__SET PROBLEM 1__:
Name the districts where, according to the passage on the Jain population, the Jains of Karnataka are concentrated.
__SET PROBLEM 2__:
Print the part of the passage on the Jain population starting with "S Jeetendra Kumar, president, Jain" and going on through "Digambars, he said.".
__SET PROBLEM 3__:
Carry on the passage about the Jain population in India and Karnataka, picking up after its last sentence.

__EXCERPT PROVIDED__:
....

Official sources said that Jains form 0.4 per cent of the total population in the country. The 2011 census data on religion/caste has put the Jain population at 44 lakh in India and about a couple of lakhs in Karnataka. The census data is not available in the public domain. The literacy level of this community is 94 per cent in the country.

S Jeetendra Kumar, president, Jain Association of Karnataka, said that 90 per cent of Jains in Karnataka live in rural areas. The population is concentrated in Belgaum, Dharwad, Bagalkot and surrounding districts. In Bangalore, the population is estimated to be around 14,000. There are two sects of Jains - Shwetambar and Digambar. While the members belonging into the first sect are mainly into business, the latter are into conventional jobs as well as agriculture. Poverty is high among Digambars, he said.

....

__EXTRACTED RECORDS__:
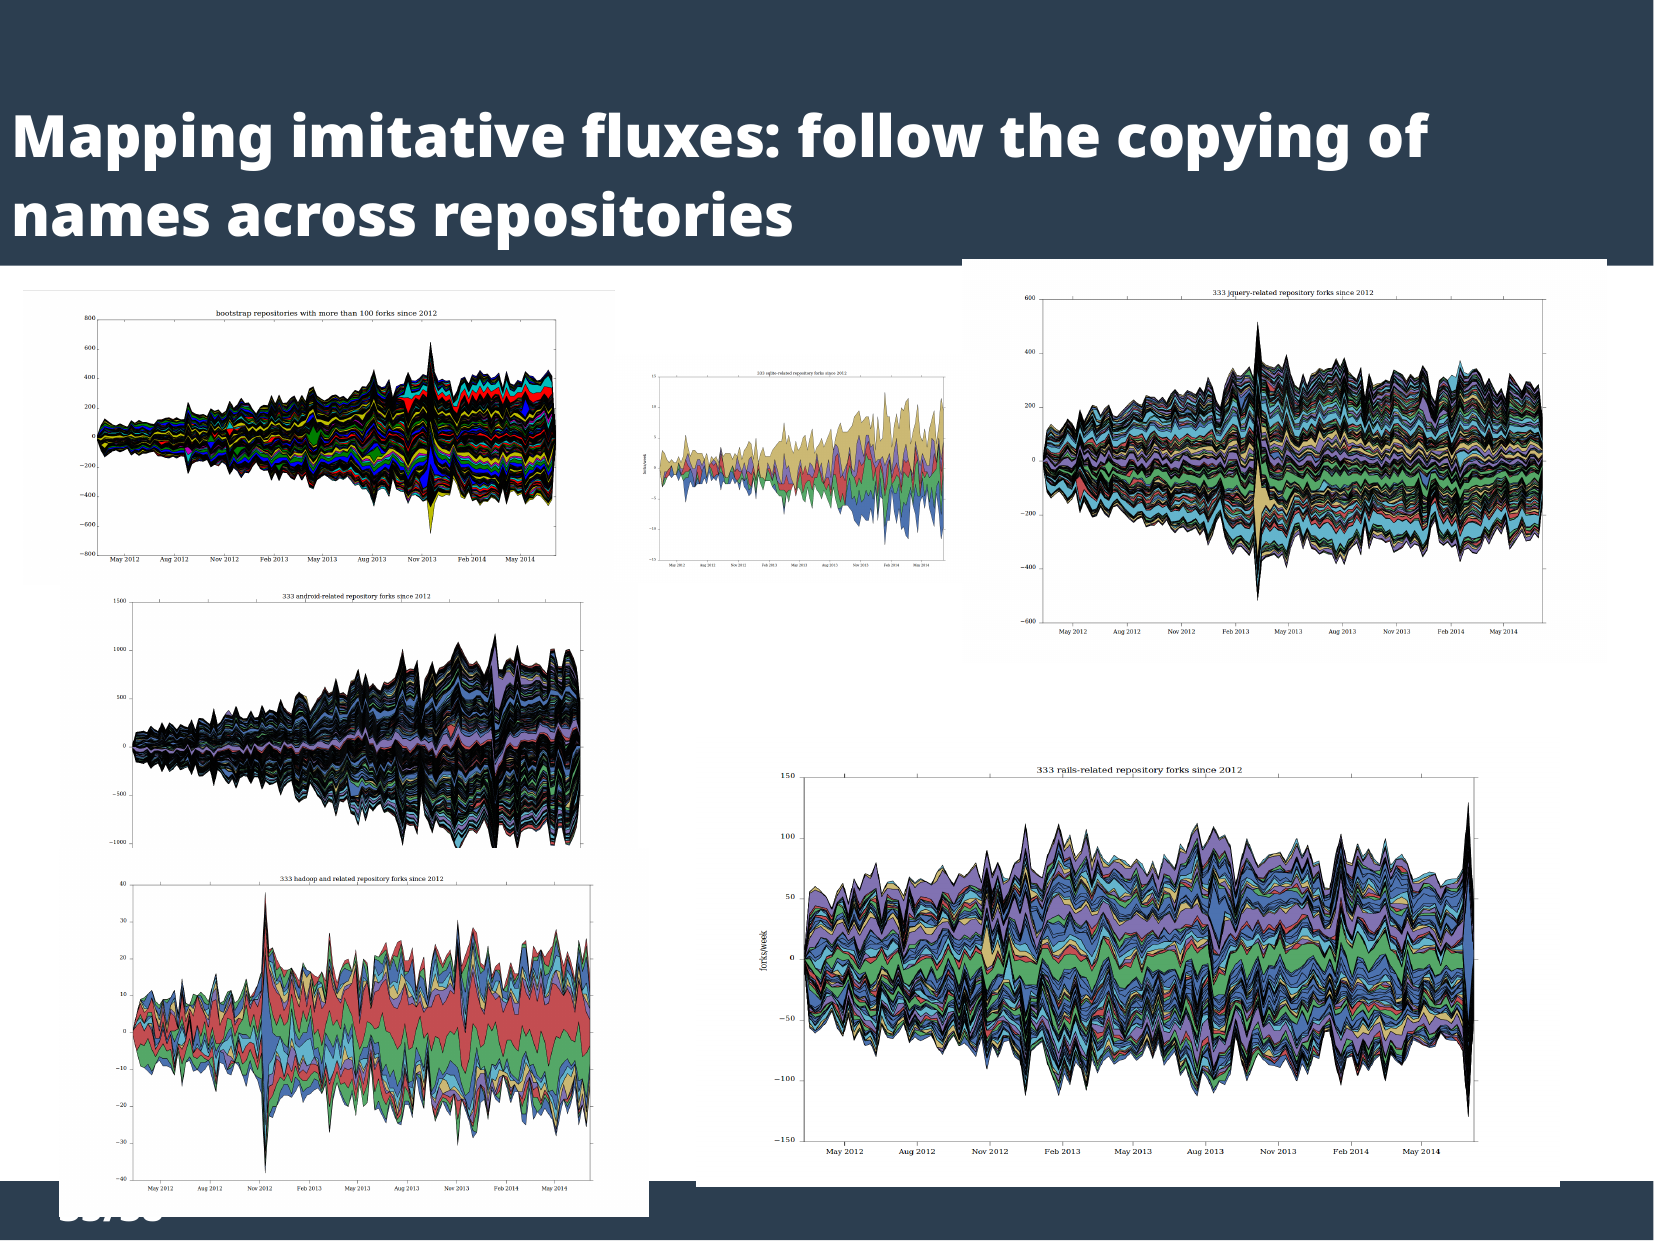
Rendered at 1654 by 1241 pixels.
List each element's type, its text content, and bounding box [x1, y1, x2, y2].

title Mapping imitative fluxes: follow the copying of names across repositories [11, 70, 1619, 278]
picture [23, 259, 1607, 1217]
picture [696, 732, 1560, 1187]
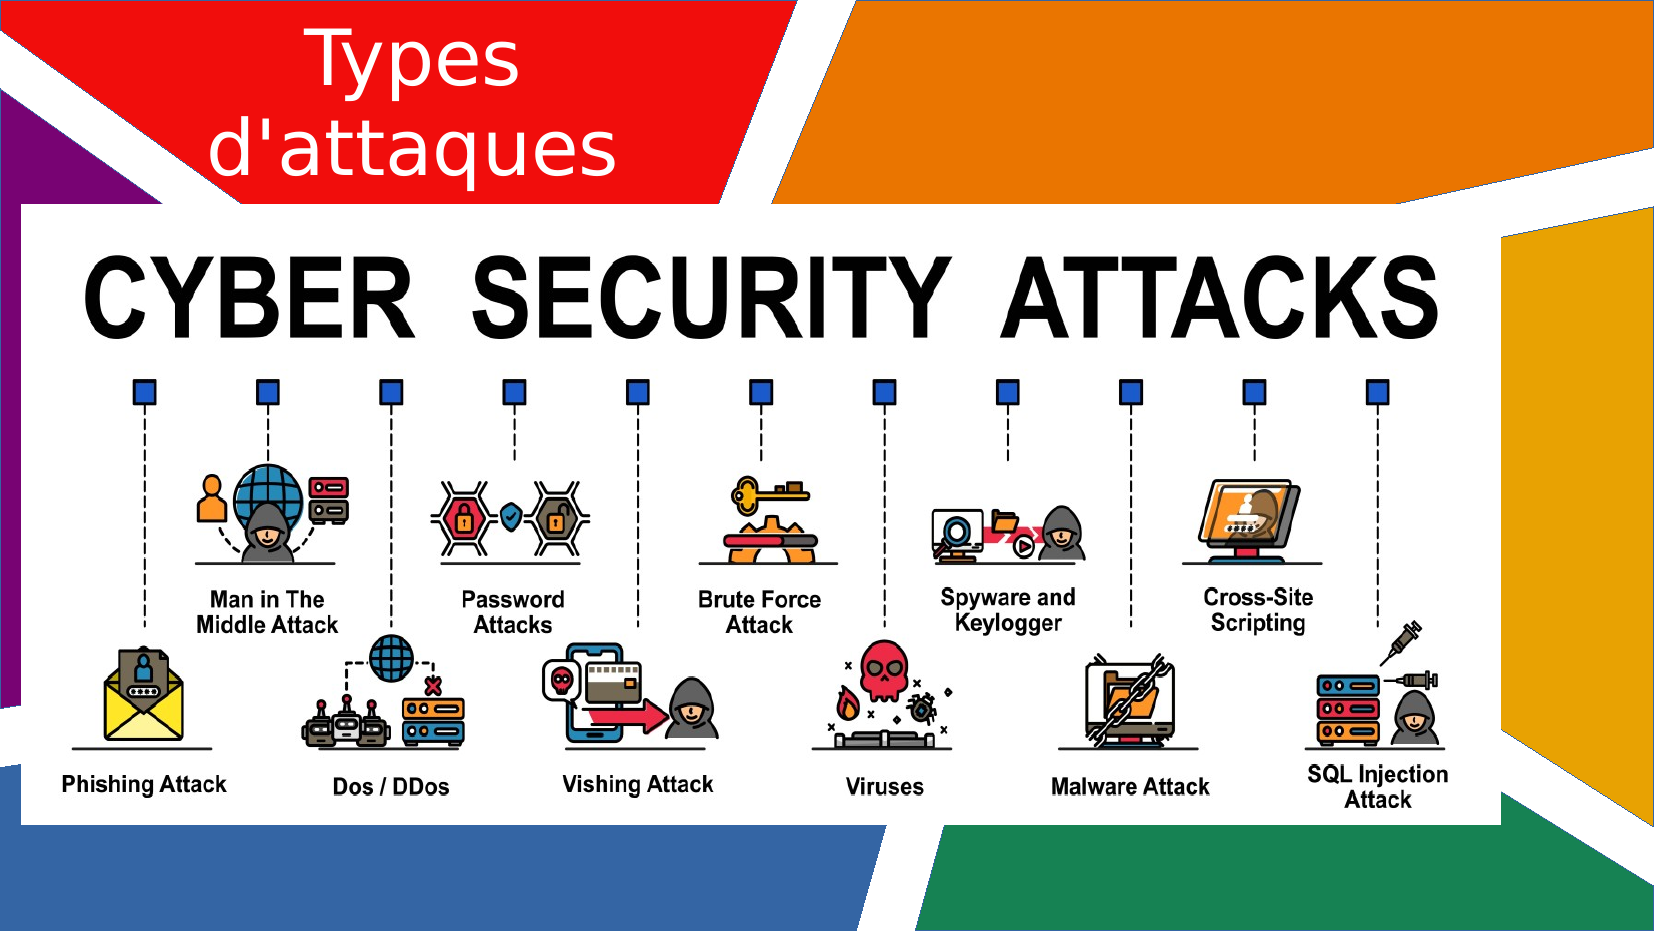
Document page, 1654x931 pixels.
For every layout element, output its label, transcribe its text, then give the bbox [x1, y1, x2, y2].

picture [21, 204, 1501, 826]
title Types d'attaques [88, 13, 739, 194]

....

__WRITTEN REPLY 1__:
Belgaum, Dharwad, Bagalkot

__WRITTEN REPLY 2__:
S Jeetendra Kumar, president, Jain Association of Karnataka, said that 90 per cent of Jains in Karnataka live in rural areas. The population is concentrated in Belgaum, Dharwad, Bagalkot and surrounding districts. In Bangalore, the population is estimated to be around 14,000. There are two sects of Jains - Shwetambar and Digambar. While the members belonging into the first sect are mainly into business, the latter are into conventional jobs as well as agriculture. Poverty is high among Digambars, he said.

__WRITTEN REPLY 3__:
The State government has set an annual income of Rs 5.5 lakh as the upper limit to seek fellowships for school students from minority communities. About 10,000 Jain students apply for assistance annually. Once the State gets grants from the Centre, then freeships to students of the community may go up three to four folds, according to officials in the directorate of minorities. The State had increased allocation for fellowships from Rs 1 crore to Rs 10 crore in this year’s budget.

Minority students (other than Jains) are getting benefits under at least two dozen schemes. Even Jain students will become eligible once the new rules come into effect. The State would also be getting reimbursement of its fellowships to a certain extent, from the Centre, officials said.